TASK INSTRUCTIONS |
Reproduce every line of the listing below without changing anything.

Items listed in a dataset
++++
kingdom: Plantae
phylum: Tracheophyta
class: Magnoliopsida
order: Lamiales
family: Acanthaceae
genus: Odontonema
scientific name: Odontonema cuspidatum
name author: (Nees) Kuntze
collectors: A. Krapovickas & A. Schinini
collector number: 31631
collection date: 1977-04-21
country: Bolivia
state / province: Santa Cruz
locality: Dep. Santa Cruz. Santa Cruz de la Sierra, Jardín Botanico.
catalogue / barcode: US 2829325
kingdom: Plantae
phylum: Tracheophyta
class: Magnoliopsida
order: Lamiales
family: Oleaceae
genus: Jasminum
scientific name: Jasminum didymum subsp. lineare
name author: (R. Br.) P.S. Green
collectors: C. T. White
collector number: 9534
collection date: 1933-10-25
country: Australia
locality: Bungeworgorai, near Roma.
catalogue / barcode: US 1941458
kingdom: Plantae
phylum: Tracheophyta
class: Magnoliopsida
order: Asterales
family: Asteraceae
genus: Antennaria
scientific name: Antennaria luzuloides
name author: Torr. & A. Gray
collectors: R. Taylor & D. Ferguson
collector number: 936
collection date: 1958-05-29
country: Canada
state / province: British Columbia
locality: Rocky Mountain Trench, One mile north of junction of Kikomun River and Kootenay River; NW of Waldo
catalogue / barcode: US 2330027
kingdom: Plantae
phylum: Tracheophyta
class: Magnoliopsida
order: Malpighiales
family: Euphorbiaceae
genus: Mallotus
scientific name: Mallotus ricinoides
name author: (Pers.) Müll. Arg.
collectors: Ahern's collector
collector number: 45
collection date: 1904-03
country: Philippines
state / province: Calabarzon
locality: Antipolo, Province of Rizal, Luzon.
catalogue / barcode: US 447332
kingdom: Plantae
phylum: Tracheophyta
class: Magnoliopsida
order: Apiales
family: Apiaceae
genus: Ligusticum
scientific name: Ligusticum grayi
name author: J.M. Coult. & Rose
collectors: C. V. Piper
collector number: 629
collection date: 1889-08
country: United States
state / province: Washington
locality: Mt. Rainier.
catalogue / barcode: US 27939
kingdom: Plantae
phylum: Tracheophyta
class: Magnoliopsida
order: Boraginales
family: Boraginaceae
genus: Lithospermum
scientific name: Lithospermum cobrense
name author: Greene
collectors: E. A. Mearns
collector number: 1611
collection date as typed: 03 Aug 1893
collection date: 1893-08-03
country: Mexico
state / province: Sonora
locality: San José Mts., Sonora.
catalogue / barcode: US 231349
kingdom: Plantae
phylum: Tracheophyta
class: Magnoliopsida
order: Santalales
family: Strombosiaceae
++++
FINISHED EXERCISE |
kingdom: Plantae
phylum: Tracheophyta
class: Magnoliopsida
order: Lamiales
family: Acanthaceae
genus: Odontonema
scientific name: Odontonema cuspidatum
name author: (Nees) Kuntze
collectors: A. Krapovickas & A. Schinini
collector number: 31631
collection date: 1977-04-21
country: Bolivia
state / province: Santa Cruz
locality: Dep. Santa Cruz. Santa Cruz de la Sierra, Jardín Botanico.
catalogue / barcode: US 2829325
kingdom: Plantae
phylum: Tracheophyta
class: Magnoliopsida
order: Lamiales
family: Oleaceae
genus: Jasminum
scientific name: Jasminum didymum subsp. lineare
name author: (R. Br.) P.S. Green
collectors: C. T. White
collector number: 9534
collection date: 1933-10-25
country: Australia
locality: Bungeworgorai, near Roma.
catalogue / barcode: US 1941458
kingdom: Plantae
phylum: Tracheophyta
class: Magnoliopsida
order: Asterales
family: Asteraceae
genus: Antennaria
scientific name: Antennaria luzuloides
name author: Torr. & A. Gray
collectors: R. Taylor & D. Ferguson
collector number: 936
collection date: 1958-05-29
country: Canada
state / province: British Columbia
locality: Rocky Mountain Trench, One mile north of junction of Kikomun River and Kootenay River; NW of Waldo
catalogue / barcode: US 2330027
kingdom: Plantae
phylum: Tracheophyta
class: Magnoliopsida
order: Malpighiales
family: Euphorbiaceae
genus: Mallotus
scientific name: Mallotus ricinoides
name author: (Pers.) Müll. Arg.
collectors: Ahern's collector
collector number: 45
collection date: 1904-03
country: Philippines
state / province: Calabarzon
locality: Antipolo, Province of Rizal, Luzon.
catalogue / barcode: US 447332
kingdom: Plantae
phylum: Tracheophyta
class: Magnoliopsida
order: Apiales
family: Apiaceae
genus: Ligusticum
scientific name: Ligusticum grayi
name author: J.M. Coult. & Rose
collectors: C. V. Piper
collector number: 629
collection date: 1889-08
country: United States
state / province: Washington
locality: Mt. Rainier.
catalogue / barcode: US 27939
kingdom: Plantae
phylum: Tracheophyta
class: Magnoliopsida
order: Boraginales
family: Boraginaceae
genus: Lithospermum
scientific name: Lithospermum cobrense
name author: Greene
collectors: E. A. Mearns
collector number: 1611
collection date as typed: 03 Aug 1893
collection date: 1893-08-03
country: Mexico
state / province: Sonora
locality: San José Mts., Sonora.
catalogue / barcode: US 231349
kingdom: Plantae
phylum: Tracheophyta
class: Magnoliopsida
order: Santalales
family: Strombosiaceae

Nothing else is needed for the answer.